Puoi riscrivere l'elenco dall'inizio fino alla riga che contiene "1:: Install the", compresa, sostituendo "machine" con "computer" e lasciando invariato tutto il resto?

(Dati raccolti)
>>>
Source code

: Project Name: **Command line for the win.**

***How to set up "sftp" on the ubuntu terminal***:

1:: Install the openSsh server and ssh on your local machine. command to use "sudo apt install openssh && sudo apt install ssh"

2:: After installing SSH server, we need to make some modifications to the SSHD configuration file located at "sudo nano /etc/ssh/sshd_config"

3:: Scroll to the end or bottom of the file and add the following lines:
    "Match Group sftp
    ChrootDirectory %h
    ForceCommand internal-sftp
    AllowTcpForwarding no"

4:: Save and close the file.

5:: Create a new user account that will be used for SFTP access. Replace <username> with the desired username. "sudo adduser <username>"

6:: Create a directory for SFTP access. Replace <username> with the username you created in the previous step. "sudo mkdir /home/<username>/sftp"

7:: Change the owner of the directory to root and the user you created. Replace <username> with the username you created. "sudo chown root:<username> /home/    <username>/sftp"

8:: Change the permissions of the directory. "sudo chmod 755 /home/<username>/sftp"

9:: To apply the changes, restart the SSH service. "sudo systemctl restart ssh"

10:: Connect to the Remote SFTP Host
<<<
• **RISULTATO DELL'ESERCIZIO**:
Source code

: Project Name: **Command line for the win.**

***How to set up "sftp" on the ubuntu terminal***:

1:: Install the openSsh server and ssh on your local computer. command to use "sudo apt install openssh && sudo apt install ssh"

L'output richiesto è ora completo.